Every small business has a different success formula. For the hot dog merchant in the street, success is about keeping a friendly face even when the temperatures drop down and counting on the yummy smell of warm food to attract clients. For the hairdresser, success is recognition for his artistic haircuts and loyal clients who are queuing for his magic scissors. For the school teacher, success is her students passing their exams and moving up to the next class. Success, to put it simply, can take a lot of different faces, depending on the kind of sector you’re in. For office businesses, success is not something you measure as easily as a school teacher marking copies or a hot dog merchant selling food on the street. Success is measured by a series of metrics that can indicate whether or not the business is moving in the right direction. Why metrics instead of simple facts? Because data can drive a business growth.
Data-driven is success-bound
More and more businesses require implementing data collecting and monitoring tools in order to provide their management teams with the knowledge they require to make better decisions. The science behind data-driven decision making values decisions that are backed up by information, aka by verified and analyzed data. According to the MIT Sloan School of Management, companies that are data-driven achieve higher productivity and profits than average. As they perceive information as an asset, they can identify risks and opportunities faster and more effectively than others. However, while nobody questions the importance of data, it can be difficult for a lot of managers to let go of ego issues and rely on information rather than personal intuition to approach business decisions.

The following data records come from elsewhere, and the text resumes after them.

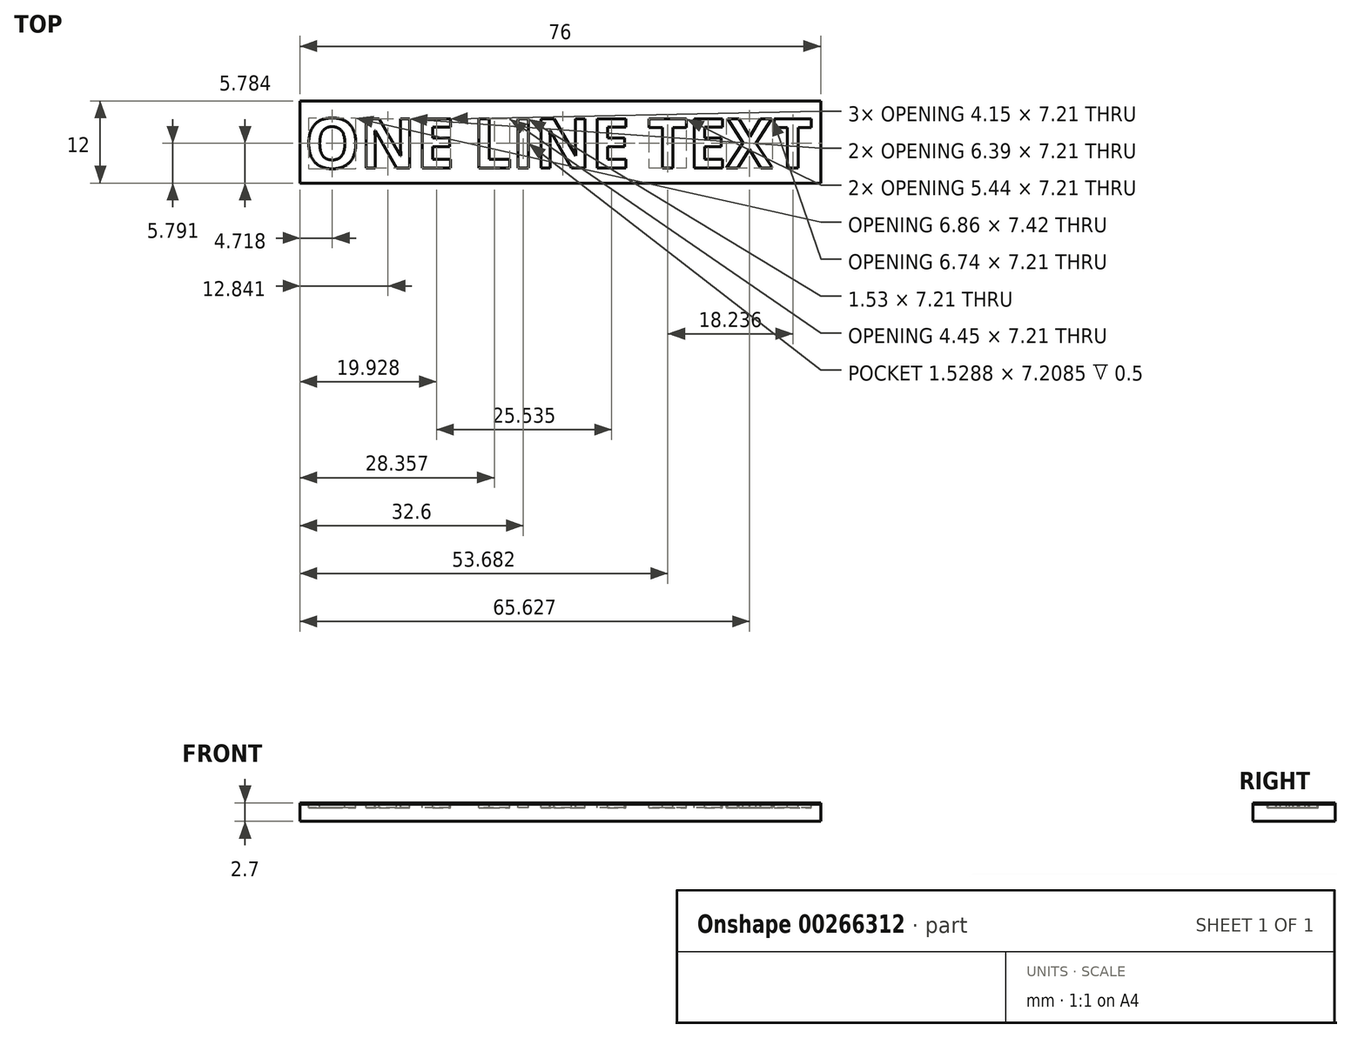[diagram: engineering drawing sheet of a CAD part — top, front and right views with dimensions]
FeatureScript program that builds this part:
annotation { "Feature Type Name" : "Feature", "Feature Type Description" : "" }
export const myFeature = defineFeature(function(context is Context, id is Id, definition is map)
    precondition{}
    {
        {
            var Q0;
            Q0=qCreatedBy(makeId("Top.planeOp"),FACE);
            var sketch = newSketch(context, id + "F0", { "sketchPlane" : qUnion([Q0])});
            skLineSegment(sketch, "E0.bottom", {"start": v(38, -6) * mm, "end": v(-38, -6) * mm});
            skLineSegment(sketch, "E0.top", {"start": v(38, 6) * mm, "end": v(-38, 6) * mm});
            skLineSegment(sketch, "E0.left", {"start": v(38, -6) * mm, "end": v(38, 6) * mm});
            skLineSegment(sketch, "E0.right", {"start": v(-38, -6) * mm, "end": v(-38, 6) * mm});
            skPoint(sketch, "E0.middle", {"position": v(0, 0) * mm});
            skSolve(sketch);
        }
        {
            var Q0;
            Q0=makeQuery(id+"F0.imprint","IMPRINT",FACE,{"disambiguationData":[TD([[makeQuery(id+"F0.imprint","IMPRINT",EDGE,{"derivedFrom":sQuery(id+"F0.wireOp",EDGE,"E0.bottom")}),-1.0]])]});
            extrude(context, id + "F1", {"entities" : qUnion([Q0]), "depth" : 2.5 * mm});
        }
        {
            var Q0;
            Q0=makeQuery(id+"F1.opExtrude","CAP_FACE",FACE,{"disambiguationData":[OSD([sQuery(id+"F0.wireOp",EDGE,"E0.bottom"),sQuery(id+"F0.wireOp",EDGE,"E0.top"),sQuery(id+"F0.wireOp",EDGE,"E0.left"),sQuery(id+"F0.wireOp",EDGE,"E0.right")])],"isStart":false});
            var sketch = newSketch(context, id + "F2", { "sketchPlane" : qUnion([Q0])});
            skText(sketch, "E1", { "text": "ONE LINE TEXT", "fontName": "OpenSans-Bold.ttf"});
            const initialGuessF2  = {"E1": [-0.0373, -0.00382, 1, 0, 0.00727]};
            skSetInitialGuess(sketch, initialGuessF2);
            skSolve(sketch);
        }
        {
            var Q0;
            Q0 = qSketchRegion(id + "F2", true);
            extrude(context, id + "F3", {"entities" : qUnion([Q0]), "operationType" : NewBodyOperationType.REMOVE, "oppositeDirection" : true, "depth" : 0.5 * mm});
        }
        {
            var Q0;
            {var subQ0=sQuery(id+"F0.wireOp",EDGE,"E0.bottom");var subQ1=sQuery(id+"F0.wireOp",EDGE,"E0.right");var subQ2=sQuery(id+"F0.wireOp",EDGE,"E0.left");var subQ3=sQuery(id+"F0.wireOp",EDGE,"E0.top");Q0=makeQuery(id+"F3.boolean.opBoolean","SPLIT",FACE,{"disambiguationData":[TD([makeQuery(id+"F1.opExtrude","SWEPT_FACE",FACE,{"disambiguationData":[OSD([subQ0])]})])],"derivedFrom":makeQuery(id+"F1.opExtrude","CAP_FACE",FACE,{"disambiguationData":[OSD([subQ0,subQ3,subQ2,subQ1])],"isStart":false})});}
            var Q1;
            Q1=makeQuery(id+"F3.boolean.opBoolean","SPLIT",FACE,{"disambiguationData":[TD([makeQuery(id+"F3.opExtrude","SWEPT_FACE",FACE,{"disambiguationData":[OSD([sQuery(id+"F2.wireOp",EDGE,"E1.sketch_text.stroke-8")])]})])],"derivedFrom":makeQuery(id+"F1.opExtrude","CAP_FACE",FACE,{"disambiguationData":[OSD([sQuery(id+"F0.wireOp",EDGE,"E0.bottom"),sQuery(id+"F0.wireOp",EDGE,"E0.top"),sQuery(id+"F0.wireOp",EDGE,"E0.left"),sQuery(id+"F0.wireOp",EDGE,"E0.right")])],"isStart":false})});
            extrude(context, id + "F4", {"entities" : qUnion([Q0, Q1]), "depth" : 0.2 * mm});
        }
    });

Focus on the commercial metrics
When it comes to data, the main question that businesses need to ask is: Which is relevant and which isn’t? For instance, it’s not uncommon for digital marketing specialists to work with data, as online information is already made available via their standard tools. Social media experts will naturally be looking at the number of followers and likes. Content managers focus on the number of visitors that their pages receive. This information is perceived as an indication of success. However, a small marketing agency, King Kong, has introduced a disruptive data analysis that compares the monetary value of each piece of information. By asking how data can be used to make money, the agency has established a conversion-focused approach to all their online activities. The result? Only valuable activities are pursued.
Monitor management quality with the right data
Commercial metrics need to be a core data target in a business, as, after all, a business that makes money is a successful enterprise. But they aren’t the only metric of interest to monitor the health of a company. Qualitative metrics about employee satisfaction and management results are equally essential. Employees being the most important asset of a company, it’s crucial that they feel at ease with the managers. Using internal surveys to monitor risk-taking attitudes and inspirational management styles throughout the company can provide valuable insights.
Without data, a business is blind. It’s the ability to recognize opportunities, both commercial and managerial, that can establish a path to success.